In the light of these circumstances how can it be said that the government was the “victim” of any fraud on the part of the defendant when it recommended his naturalization in 1943? It specifically knew of the fraud committed in his New York proceedings; it specifically knew of his full criminal record. There is no actionable fraud if before any change occurs in the relationship of the parties the accused himself discloses the information that earlier misrepresentations which he had made were false, for if a new relation is effected subsequent to such disclosure the legal status of that relationship is the same as if the fraudulent statement had never been made.
The government inescapably finds itself in an inequitable position when it is realized that a new record of registry would have been issued in 1943 upon the defendant’s application since the only requirement he would have had to meet related to his then “good moral character” and Reich had attested to its existence when he recommended the defend*919ant’s naturalization on the ground that “there was no legal evidence in the file which would sustain an objection” since the defendant’s criminal record was “outside the statutory period” and had been made “10 years prior to the time of the defendant’s petition for naturalization”. If the defendant’s more than 10-year old criminal record did not create a bar to naturalization it follows that it would have not barred granting of a new registry.
Moreover, the defendant had no reason to believe that a new registry certificate was required. He had acquitted himself of the duty to divulge all relevant information to the government. He was entitled to assume that his case now rested with the government and that it would inform him of any infirmity in his application and if necessary oppose his naturalization on the basis of such infirmity.
It must be remembered that we are here concerned not with a naturalization proceeding where a privilege is sought, but with an action to denaturalize. As such the burden lies heavily with the government to cut square corners. The Supreme Court has spoken clearly and often on the independent close scrutiny that courts should make in such proceedings. Schneiderman v. United States, 1943, 320 U.S. 118, 122, 63 S.Ct. 1333, 87 L.Ed. 1796; Klapprott v. United States, 1949, 335 U.S. 601, 612, 69 S.Ct. 384, 93 L.Ed. 266.
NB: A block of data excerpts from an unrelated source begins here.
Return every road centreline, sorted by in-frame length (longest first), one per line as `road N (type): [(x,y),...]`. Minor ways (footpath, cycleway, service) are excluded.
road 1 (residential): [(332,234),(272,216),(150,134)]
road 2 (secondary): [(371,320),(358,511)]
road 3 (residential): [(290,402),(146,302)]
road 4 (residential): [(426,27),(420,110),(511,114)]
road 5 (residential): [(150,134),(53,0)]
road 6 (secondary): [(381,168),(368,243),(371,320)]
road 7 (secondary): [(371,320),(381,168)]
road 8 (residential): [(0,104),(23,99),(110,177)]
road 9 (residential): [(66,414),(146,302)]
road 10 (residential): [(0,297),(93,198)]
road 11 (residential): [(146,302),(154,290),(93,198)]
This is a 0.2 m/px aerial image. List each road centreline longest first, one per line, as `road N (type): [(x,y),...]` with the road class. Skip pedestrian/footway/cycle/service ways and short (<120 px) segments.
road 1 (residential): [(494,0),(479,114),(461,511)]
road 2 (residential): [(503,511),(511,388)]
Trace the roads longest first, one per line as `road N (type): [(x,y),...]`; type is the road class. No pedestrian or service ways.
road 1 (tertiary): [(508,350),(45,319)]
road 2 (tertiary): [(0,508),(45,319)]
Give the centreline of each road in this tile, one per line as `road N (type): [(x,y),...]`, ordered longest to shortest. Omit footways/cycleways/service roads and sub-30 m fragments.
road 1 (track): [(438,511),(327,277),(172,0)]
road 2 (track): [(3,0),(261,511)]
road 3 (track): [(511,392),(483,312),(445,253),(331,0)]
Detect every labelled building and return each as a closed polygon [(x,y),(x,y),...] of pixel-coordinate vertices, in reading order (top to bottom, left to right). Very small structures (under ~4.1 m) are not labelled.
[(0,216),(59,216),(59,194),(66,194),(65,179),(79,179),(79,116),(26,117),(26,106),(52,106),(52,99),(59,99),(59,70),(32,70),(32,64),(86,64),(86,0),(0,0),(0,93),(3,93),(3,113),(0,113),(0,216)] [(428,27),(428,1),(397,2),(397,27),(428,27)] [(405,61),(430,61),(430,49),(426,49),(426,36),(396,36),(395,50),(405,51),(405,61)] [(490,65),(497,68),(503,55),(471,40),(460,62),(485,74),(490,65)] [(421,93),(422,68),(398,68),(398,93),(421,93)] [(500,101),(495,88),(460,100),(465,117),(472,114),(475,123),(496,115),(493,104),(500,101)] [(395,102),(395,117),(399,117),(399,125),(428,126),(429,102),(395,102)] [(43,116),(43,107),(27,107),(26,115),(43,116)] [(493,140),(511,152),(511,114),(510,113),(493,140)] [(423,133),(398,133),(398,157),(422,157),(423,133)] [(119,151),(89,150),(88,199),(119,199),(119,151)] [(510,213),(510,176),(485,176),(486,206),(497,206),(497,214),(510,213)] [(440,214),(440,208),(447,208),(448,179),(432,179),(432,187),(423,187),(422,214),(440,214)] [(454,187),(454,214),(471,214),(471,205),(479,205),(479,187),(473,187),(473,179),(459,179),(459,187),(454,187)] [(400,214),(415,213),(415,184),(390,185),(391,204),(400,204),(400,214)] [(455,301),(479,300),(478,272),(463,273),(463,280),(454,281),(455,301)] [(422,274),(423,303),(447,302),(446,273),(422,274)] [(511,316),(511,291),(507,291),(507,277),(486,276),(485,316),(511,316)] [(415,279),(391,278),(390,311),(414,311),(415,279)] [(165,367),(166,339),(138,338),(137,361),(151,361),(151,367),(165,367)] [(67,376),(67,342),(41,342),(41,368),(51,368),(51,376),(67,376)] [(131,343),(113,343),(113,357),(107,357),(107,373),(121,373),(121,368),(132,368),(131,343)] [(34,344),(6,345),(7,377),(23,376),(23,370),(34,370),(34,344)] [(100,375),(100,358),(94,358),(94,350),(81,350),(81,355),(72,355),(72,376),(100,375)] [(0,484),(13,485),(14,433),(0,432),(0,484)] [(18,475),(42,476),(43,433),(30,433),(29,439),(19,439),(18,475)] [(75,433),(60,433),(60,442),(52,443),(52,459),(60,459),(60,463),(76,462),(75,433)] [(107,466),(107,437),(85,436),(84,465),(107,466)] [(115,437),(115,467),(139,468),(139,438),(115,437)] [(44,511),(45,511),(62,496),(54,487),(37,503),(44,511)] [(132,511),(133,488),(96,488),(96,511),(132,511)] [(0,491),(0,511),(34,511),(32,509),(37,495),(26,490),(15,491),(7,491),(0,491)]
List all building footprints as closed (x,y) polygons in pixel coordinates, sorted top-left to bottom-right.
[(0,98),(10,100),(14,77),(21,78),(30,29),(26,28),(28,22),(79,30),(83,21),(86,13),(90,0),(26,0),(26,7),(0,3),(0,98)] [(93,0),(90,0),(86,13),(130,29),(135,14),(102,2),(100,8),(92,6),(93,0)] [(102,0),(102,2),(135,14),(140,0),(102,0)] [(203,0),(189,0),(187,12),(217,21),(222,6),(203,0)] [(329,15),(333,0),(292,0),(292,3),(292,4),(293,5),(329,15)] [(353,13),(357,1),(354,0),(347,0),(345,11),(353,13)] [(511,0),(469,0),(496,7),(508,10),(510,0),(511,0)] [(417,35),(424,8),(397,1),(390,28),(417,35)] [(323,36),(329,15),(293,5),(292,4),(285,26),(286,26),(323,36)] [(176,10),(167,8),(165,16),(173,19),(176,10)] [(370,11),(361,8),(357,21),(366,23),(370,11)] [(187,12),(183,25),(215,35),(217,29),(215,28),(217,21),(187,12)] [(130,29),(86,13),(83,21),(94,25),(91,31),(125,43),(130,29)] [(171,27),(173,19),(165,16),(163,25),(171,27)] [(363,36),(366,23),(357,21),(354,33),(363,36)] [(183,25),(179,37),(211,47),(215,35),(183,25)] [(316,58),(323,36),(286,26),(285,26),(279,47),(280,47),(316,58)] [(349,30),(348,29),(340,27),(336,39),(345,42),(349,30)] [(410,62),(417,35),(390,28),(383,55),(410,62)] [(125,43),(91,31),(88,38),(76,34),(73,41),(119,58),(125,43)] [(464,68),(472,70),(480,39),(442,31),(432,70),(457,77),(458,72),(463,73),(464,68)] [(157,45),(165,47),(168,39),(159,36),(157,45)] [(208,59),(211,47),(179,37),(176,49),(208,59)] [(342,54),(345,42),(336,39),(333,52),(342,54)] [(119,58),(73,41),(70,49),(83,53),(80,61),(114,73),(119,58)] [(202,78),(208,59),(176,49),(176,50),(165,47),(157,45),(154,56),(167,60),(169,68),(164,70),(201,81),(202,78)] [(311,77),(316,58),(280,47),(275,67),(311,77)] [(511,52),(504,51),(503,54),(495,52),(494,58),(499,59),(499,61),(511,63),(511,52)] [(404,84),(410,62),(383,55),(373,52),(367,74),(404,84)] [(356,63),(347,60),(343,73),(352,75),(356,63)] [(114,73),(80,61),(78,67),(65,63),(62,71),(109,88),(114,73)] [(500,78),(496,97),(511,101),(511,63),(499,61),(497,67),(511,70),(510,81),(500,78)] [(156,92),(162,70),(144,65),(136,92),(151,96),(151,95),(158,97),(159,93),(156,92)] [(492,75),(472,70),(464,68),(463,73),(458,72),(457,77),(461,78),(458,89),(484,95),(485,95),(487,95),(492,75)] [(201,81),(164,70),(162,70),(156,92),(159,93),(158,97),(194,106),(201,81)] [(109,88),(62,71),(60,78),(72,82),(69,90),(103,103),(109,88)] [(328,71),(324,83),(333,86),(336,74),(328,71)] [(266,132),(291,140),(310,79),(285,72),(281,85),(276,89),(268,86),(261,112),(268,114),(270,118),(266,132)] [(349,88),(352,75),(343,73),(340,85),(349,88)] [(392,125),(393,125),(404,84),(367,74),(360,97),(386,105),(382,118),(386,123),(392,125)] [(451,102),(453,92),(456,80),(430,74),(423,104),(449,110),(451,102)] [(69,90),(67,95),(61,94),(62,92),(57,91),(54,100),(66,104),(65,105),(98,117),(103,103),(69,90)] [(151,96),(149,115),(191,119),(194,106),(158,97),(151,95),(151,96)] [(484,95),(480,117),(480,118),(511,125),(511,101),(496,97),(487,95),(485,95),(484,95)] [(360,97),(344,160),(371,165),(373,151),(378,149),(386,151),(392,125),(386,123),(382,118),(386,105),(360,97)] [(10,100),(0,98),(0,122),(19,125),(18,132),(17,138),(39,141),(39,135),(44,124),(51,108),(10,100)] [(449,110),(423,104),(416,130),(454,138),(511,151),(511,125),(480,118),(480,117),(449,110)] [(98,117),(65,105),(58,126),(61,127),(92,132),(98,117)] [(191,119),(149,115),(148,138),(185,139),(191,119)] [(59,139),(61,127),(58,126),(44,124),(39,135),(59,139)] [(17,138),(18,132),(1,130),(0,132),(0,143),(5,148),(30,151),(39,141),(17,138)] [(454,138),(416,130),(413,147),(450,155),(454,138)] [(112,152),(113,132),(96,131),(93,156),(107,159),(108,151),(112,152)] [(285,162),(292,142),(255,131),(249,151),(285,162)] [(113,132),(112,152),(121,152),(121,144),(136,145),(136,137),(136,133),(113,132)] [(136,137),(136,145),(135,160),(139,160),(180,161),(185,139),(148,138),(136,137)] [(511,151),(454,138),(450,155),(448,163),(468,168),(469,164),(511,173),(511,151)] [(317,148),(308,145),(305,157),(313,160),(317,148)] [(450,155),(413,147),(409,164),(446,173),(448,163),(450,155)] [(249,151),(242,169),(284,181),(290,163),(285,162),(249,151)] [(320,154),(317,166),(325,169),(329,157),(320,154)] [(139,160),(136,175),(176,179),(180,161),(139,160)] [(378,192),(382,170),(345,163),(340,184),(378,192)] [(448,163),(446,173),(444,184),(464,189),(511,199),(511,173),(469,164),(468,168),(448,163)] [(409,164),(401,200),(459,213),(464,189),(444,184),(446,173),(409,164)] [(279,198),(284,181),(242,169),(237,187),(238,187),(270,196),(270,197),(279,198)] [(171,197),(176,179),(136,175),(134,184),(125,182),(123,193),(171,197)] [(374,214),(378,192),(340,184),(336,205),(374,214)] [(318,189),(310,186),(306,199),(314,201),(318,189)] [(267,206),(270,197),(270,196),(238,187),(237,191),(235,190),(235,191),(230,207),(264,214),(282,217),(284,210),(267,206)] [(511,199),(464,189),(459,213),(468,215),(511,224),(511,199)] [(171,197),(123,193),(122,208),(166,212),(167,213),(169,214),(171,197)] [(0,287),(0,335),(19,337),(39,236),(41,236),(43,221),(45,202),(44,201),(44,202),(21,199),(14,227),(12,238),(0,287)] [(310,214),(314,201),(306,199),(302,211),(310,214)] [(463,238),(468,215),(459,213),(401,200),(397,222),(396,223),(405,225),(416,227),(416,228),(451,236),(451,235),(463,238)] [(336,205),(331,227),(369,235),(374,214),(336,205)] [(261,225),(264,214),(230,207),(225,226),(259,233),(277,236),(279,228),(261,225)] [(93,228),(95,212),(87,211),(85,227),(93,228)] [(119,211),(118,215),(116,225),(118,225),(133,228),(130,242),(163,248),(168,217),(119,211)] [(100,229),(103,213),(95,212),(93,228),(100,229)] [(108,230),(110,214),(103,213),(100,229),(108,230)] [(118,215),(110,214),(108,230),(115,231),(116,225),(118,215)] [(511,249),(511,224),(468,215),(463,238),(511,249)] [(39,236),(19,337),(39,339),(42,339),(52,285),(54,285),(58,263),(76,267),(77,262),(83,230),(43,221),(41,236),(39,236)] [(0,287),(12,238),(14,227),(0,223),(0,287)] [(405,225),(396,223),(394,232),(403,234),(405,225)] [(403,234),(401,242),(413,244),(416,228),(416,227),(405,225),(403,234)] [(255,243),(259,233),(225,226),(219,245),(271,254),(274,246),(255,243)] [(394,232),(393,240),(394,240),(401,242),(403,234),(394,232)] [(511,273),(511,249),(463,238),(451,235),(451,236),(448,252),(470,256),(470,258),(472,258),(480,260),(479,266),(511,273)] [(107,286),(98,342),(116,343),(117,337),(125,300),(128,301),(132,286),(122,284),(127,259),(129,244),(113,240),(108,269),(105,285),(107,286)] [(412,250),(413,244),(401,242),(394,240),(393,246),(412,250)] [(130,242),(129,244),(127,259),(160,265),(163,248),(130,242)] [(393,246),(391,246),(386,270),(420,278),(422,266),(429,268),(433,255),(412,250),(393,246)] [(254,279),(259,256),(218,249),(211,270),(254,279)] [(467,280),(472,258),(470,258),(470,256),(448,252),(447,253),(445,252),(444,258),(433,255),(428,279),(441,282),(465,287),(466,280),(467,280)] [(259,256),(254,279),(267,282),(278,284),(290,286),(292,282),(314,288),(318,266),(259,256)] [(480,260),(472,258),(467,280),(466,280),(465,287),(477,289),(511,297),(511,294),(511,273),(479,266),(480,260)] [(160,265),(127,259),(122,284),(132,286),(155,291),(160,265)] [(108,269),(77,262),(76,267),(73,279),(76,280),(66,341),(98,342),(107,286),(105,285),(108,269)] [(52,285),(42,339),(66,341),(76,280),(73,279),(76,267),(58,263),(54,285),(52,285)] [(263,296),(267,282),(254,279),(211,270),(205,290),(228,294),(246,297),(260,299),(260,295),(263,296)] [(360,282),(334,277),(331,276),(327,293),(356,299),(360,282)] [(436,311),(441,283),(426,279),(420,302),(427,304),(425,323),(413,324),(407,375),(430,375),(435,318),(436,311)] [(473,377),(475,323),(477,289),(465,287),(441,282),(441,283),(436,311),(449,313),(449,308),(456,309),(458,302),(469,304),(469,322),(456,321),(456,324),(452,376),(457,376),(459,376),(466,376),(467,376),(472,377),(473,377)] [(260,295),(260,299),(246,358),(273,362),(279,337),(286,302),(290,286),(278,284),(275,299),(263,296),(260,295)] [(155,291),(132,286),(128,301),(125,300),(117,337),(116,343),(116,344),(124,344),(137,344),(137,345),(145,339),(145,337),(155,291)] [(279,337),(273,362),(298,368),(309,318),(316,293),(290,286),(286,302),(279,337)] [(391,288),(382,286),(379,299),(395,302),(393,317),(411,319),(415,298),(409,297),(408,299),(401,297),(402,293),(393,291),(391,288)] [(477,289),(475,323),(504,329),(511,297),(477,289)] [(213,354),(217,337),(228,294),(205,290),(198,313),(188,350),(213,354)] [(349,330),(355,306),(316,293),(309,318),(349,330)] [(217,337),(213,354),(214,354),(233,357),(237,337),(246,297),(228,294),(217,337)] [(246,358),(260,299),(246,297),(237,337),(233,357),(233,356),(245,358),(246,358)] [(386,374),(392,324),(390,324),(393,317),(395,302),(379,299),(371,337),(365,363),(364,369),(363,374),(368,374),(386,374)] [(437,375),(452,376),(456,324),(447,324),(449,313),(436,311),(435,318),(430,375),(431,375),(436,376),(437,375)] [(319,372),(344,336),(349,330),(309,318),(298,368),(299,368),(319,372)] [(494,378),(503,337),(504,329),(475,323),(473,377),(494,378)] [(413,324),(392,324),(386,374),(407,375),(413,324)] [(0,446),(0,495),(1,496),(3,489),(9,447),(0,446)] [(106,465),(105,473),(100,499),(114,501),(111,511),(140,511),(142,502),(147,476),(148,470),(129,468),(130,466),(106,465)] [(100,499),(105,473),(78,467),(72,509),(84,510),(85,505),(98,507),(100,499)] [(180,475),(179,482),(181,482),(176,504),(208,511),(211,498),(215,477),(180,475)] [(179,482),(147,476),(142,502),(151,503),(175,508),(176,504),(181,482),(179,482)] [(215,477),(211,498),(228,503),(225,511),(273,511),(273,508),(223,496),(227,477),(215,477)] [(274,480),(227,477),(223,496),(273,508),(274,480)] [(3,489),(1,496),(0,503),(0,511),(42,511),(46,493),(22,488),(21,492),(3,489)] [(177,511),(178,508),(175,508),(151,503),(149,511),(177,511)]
Furthermore it is relevant to note that the defendant was naturalized under the liberal provisions of the Nationality Act of 1940, designed specifically for those in the armed forces.19 This circumstance strengthens our conviction that the government has established no tenable basis for this action.
We are fully aware of the unsavory background of this particular defendant. But the very fact that extrinsic considerations may operate to make the government zealous in its prosecution should make the courts equally zealous to see that there be conformance to the letter and spirit of the naturalization laws.
No criticism is implied of the Justice Department’s “deportation program” with respect to naturalized racketeers, noted in the Supreme Court’s recent opinion in Shaughnessy v. United States ex rel. Aecardi, 349 U.S. 280, 75 S.Ct. 746, but no matter how worthy the cause or its objective, the courts cannot lose sight of the fact that this is a government by law and not men nor against men.
The courts must be less concerned with what one undesirable citizen can do if he is permitted to retain his citizenship and residence in this country than with what one bad precedent-making decision can do.20
For the reasons stated the judgment of the District Court will be reversed and vacated.